De nouvelles réparations sont effectuées en 1932, à la suite de dégâts provoqués lors des inondations de décembre 1932. Une partie du barrage emporté est donc reconstruite et les éboulements situés à l’emplacement de ce dernier sont dégagés. Ces aménagements ne tiennent qu’un temps, puisque de nouvelles crues fragilisent à nouveau le canal en 1935 [A.D. 66 : 14 Sp 131]. Afin de lutter contre le chômage qui apparaît en forte hausse dans la région, les travaux supplémentaires réalisés en 1936 ont été « donnés à l’adjudication sur appel d’offres entre les entrepreneurs de la commune et des environs » [A.D. 66 : 14 Sp 131]. Le dossier relatif à ce nouveau projet de réparations, mentionne les taxes annuelles payées à l’hectare par les tenanciers de l’association du canal de Balajat ; entre 1926 et 1933, la taxe est estimée à 800 francs par hectare pour les jardins et à 400 francs par hectare pour les champs. De 1933 à 1935, la taxe est de 700 francs par hectare pour les jardins et de 350 francs par hectare pour les champs. Afin de réaliser ces travaux, l’Association syndicale du canal de Balajat a établi une demande de subvention sur les fonds départementaux. L’extrait du Registre des Délibérations de la Commission Départementale, portant sur la séance du 9 Janvier 1937, mentionne l’attribution d’une subvention limitée au maximum de 13. 583 francs. Les plans des réparations à effectuer ont été réalisés en 1936 par les architectes Félix Mercader et Samuel Banyuls. Celles-ci ont consisté à réfectionner les murs de soutènement prévus d’être maçonnés au mortier de ciment, à construire une vanne martelière au niveau de la prise d’eau du canal et un bachage en béton au niveau du déversoir. Elles ont également concerné la surélévation des banquettes ainsi que la démolition d’un vieux bachage à la chaux réalisé en 1921, pour être reconstruit sur une longueur de 12,20 m.

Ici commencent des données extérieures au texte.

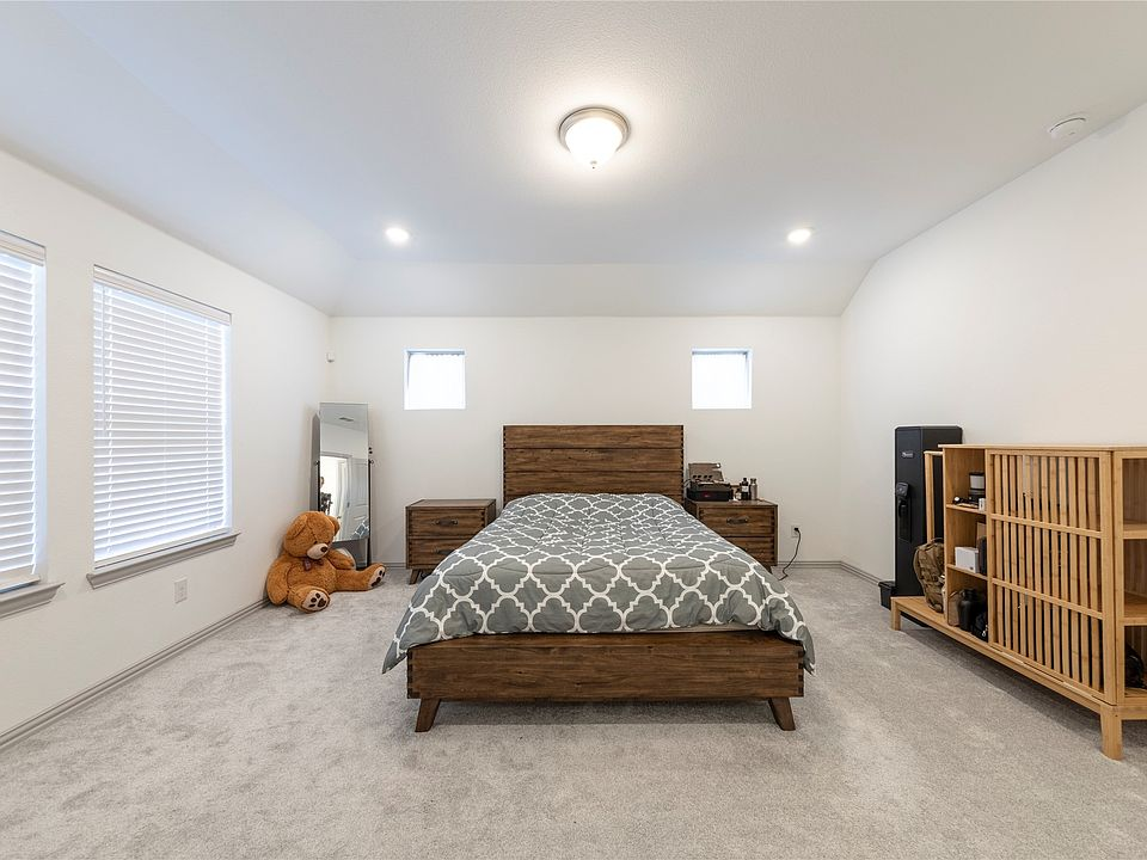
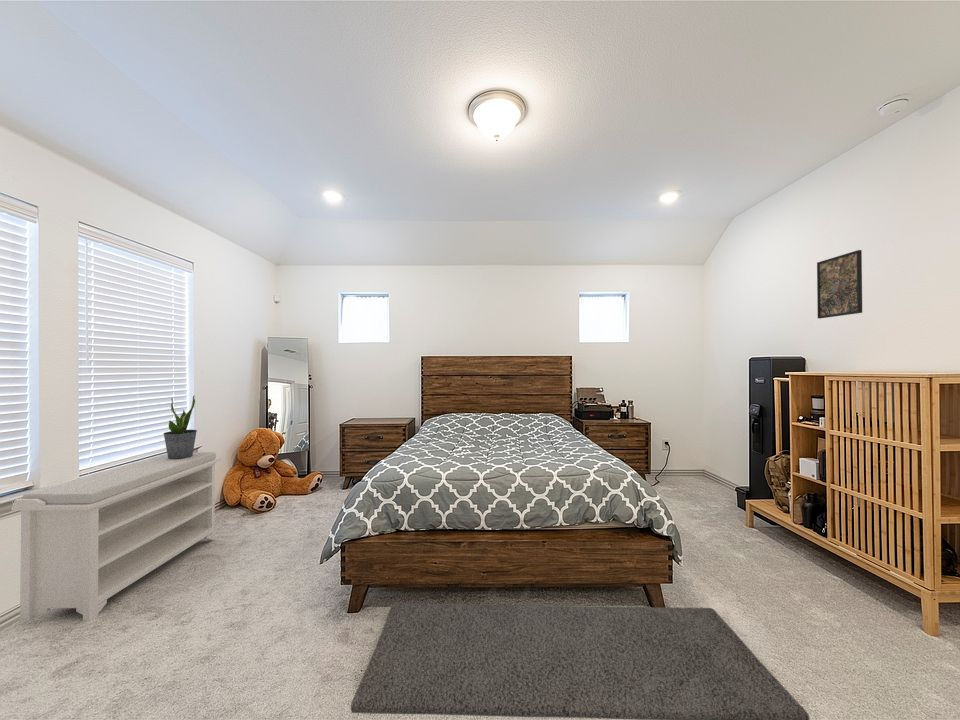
+ rug [350,602,810,720]
+ bench [11,451,222,622]
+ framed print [816,249,863,320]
+ potted plant [162,394,198,459]
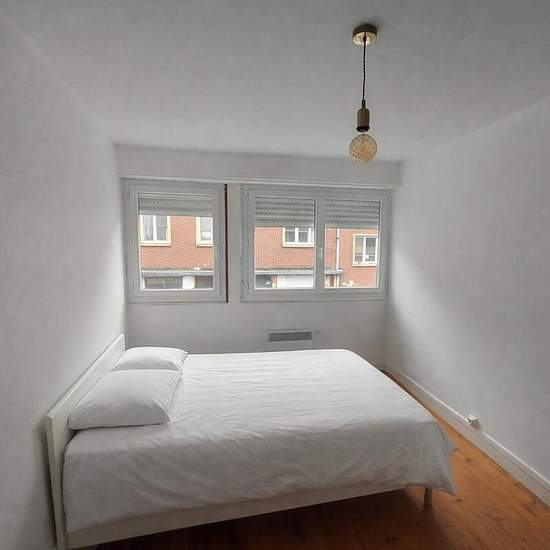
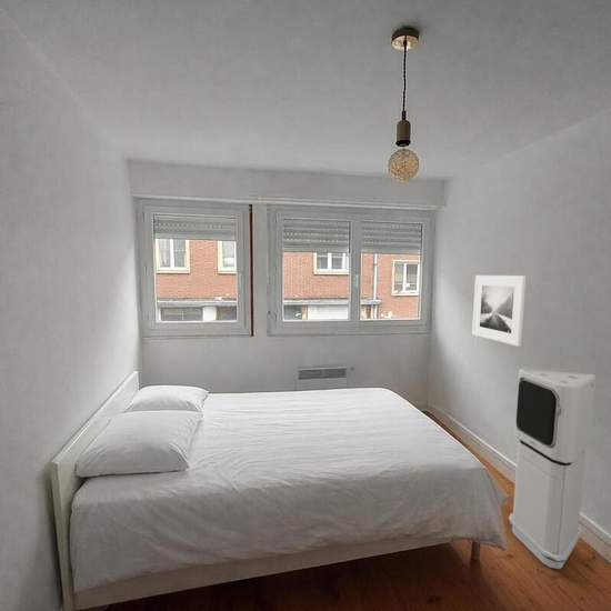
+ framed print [471,274,527,348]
+ air purifier [508,368,597,570]
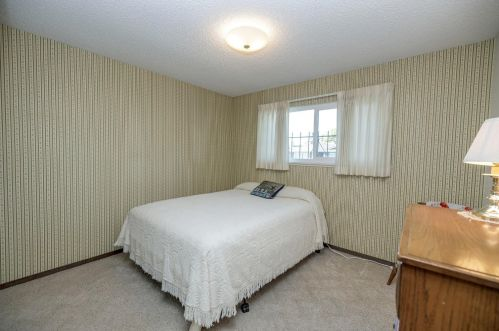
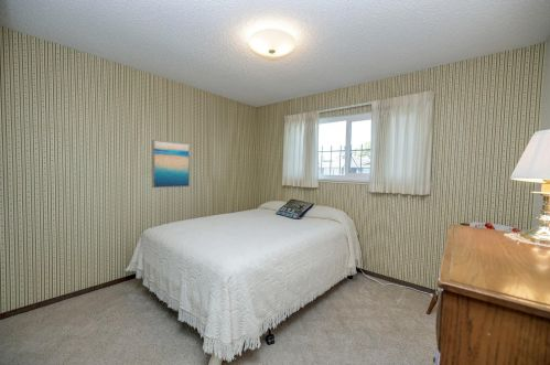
+ wall art [151,139,191,189]
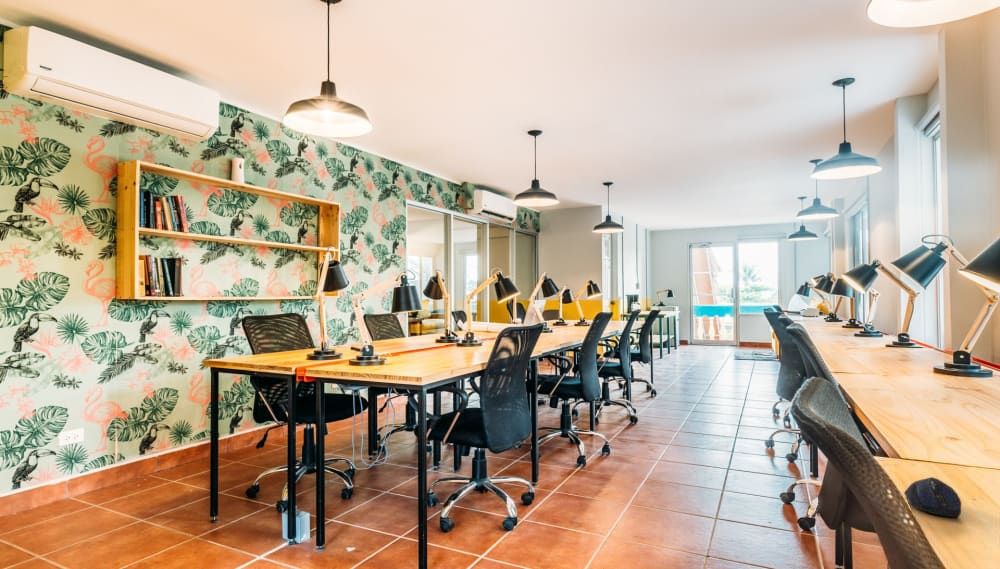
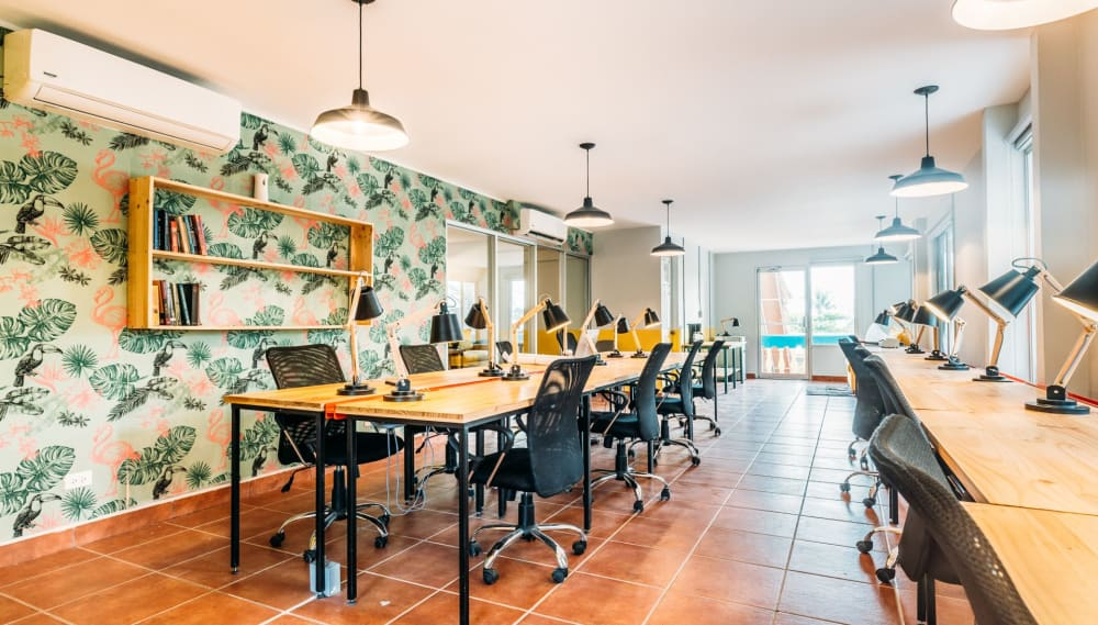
- computer mouse [903,476,962,518]
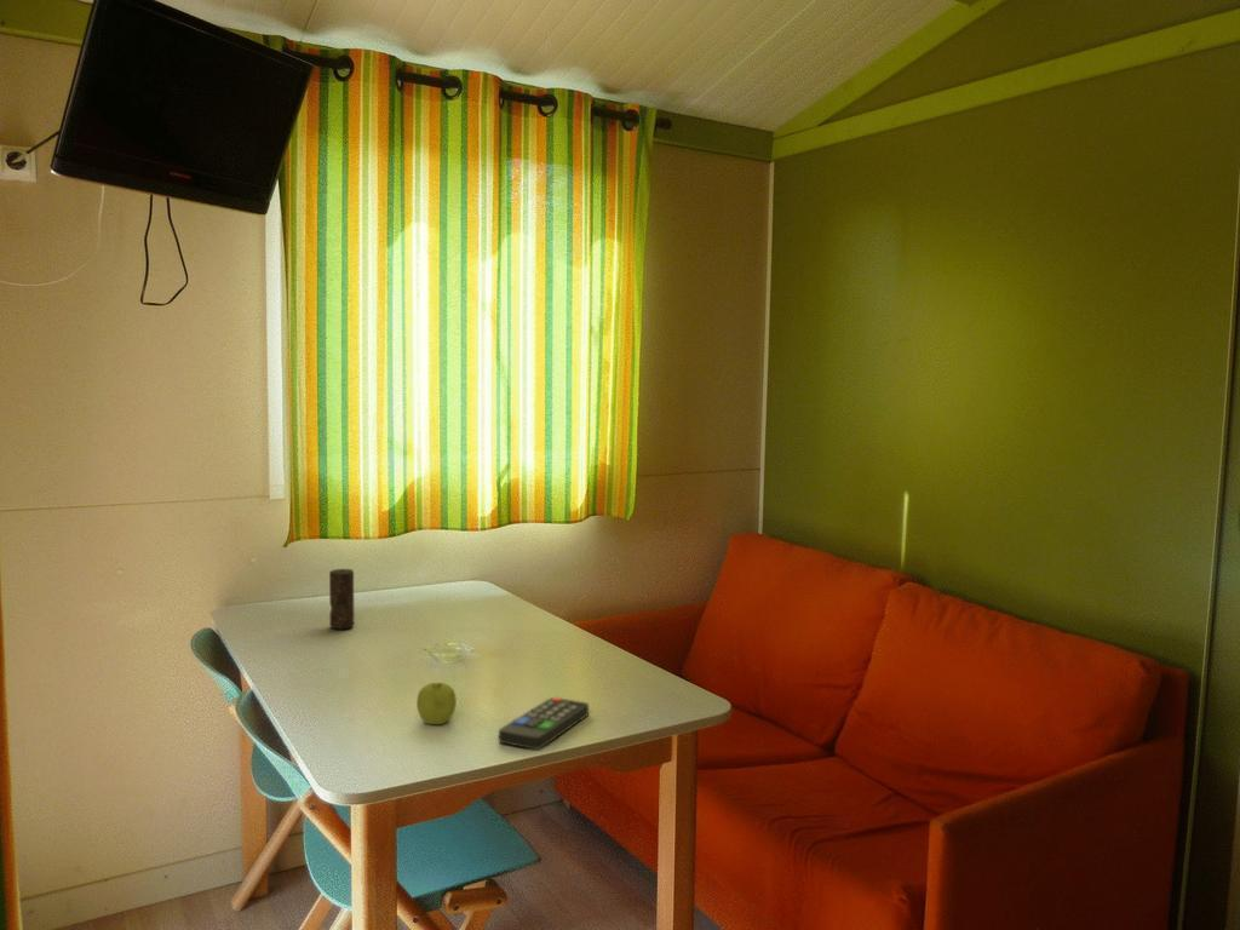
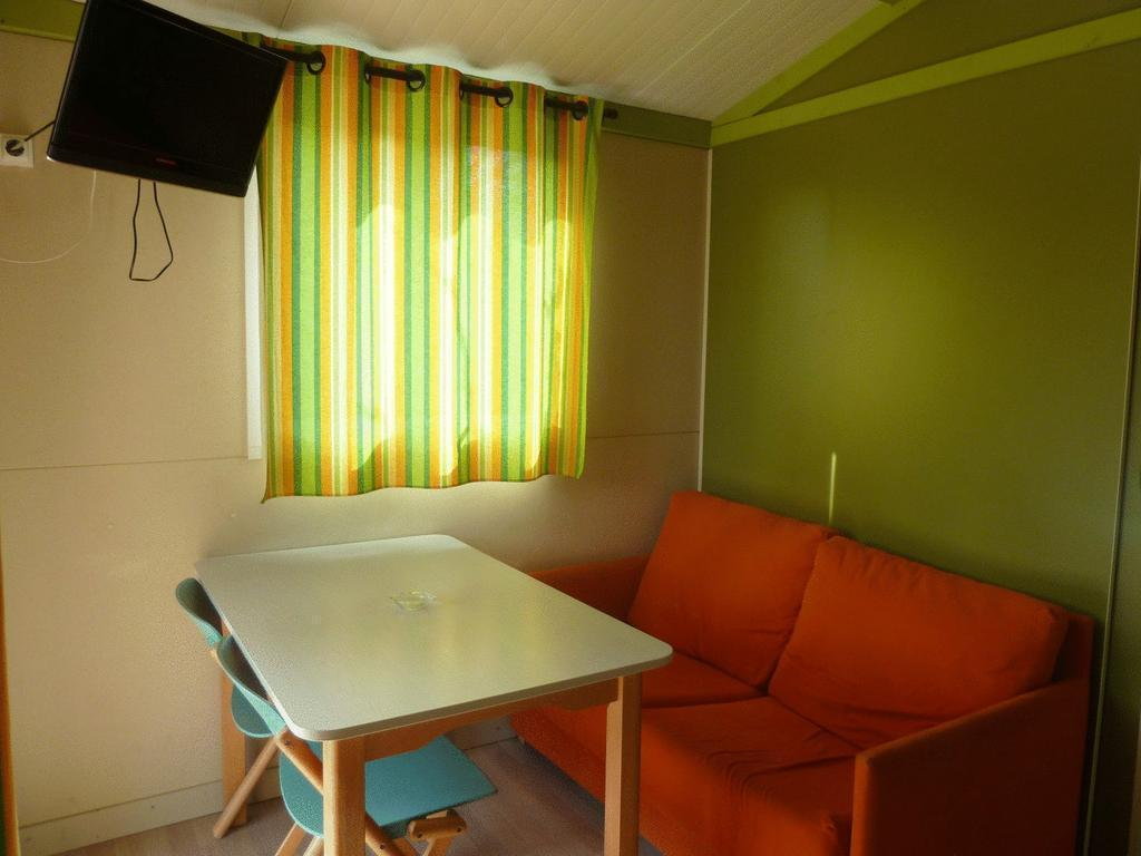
- fruit [415,682,458,725]
- remote control [498,696,590,751]
- candle [328,568,355,630]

Canal du Rec Comù ou Rec Comou :
Ce cours d’eau est existant depuis au moins 1800, comme l’atteste l’étude des canaux du bassin versant du Caillan, réalisée par le Parc naturel régional des Pyrénées catalanes en 2018. Son premier rôle date quant à lui de 1872 [SEGALEN, Etude PNRPC Canaux Haut-Conflent. Bassin versant du Caillan et secteur T2-T3 du bassin versant de la Têt, 2018, p.13]. Toutefois, le premier règlement d’eau reste inconnu ; son syndicat fonctionne en vertu d’un règlement approuvé par M. le Préfet le 9 Septembre 1858, conservé aux archives départementales. Le tableau d’arrosage des propriétés dépendantes du ruisseau du Rec Comù en date du 15 Novembre 1872, permet de connaître la fréquence d’arrosage des jardins, estimée à deux fois par semaine. La superficie à l’arrosage reste relativement faible, puisqu’elle représente 18 ares [A.D. 66 : 14 Sp 131].
Comme la plupart des canaux qui ont leur prise d’eau dans le Caillan, le Rec Comù ne présente pas ou très peu d’eau en période de sécheresse. Un procès-verbal de visite de la commune de Ria établi le 31 Août 1876 par le ministère de l’agriculture, du commerce et des travaux publics, indique que « les arrosages sont suspendus dans toute la vallée, sauf pour les prairies, fourrages d’hiver, les maïs et les haricots tardifs », au moment où le niveau d’eau est le plus bas (principalement en été) [A.D. 66 : 14 Sp 131]. Outre la sécheresse, les catastrophes naturelles telles que les inondations n’ont pas épargné le canal, qui a été endommagé lors de la crue du 30 Octobre 1814. L’année suivante, une assemblée des propriétaires s’est tenue afin de les informer sur la nécessiter de payer tous les frais nécessaires aux réparations.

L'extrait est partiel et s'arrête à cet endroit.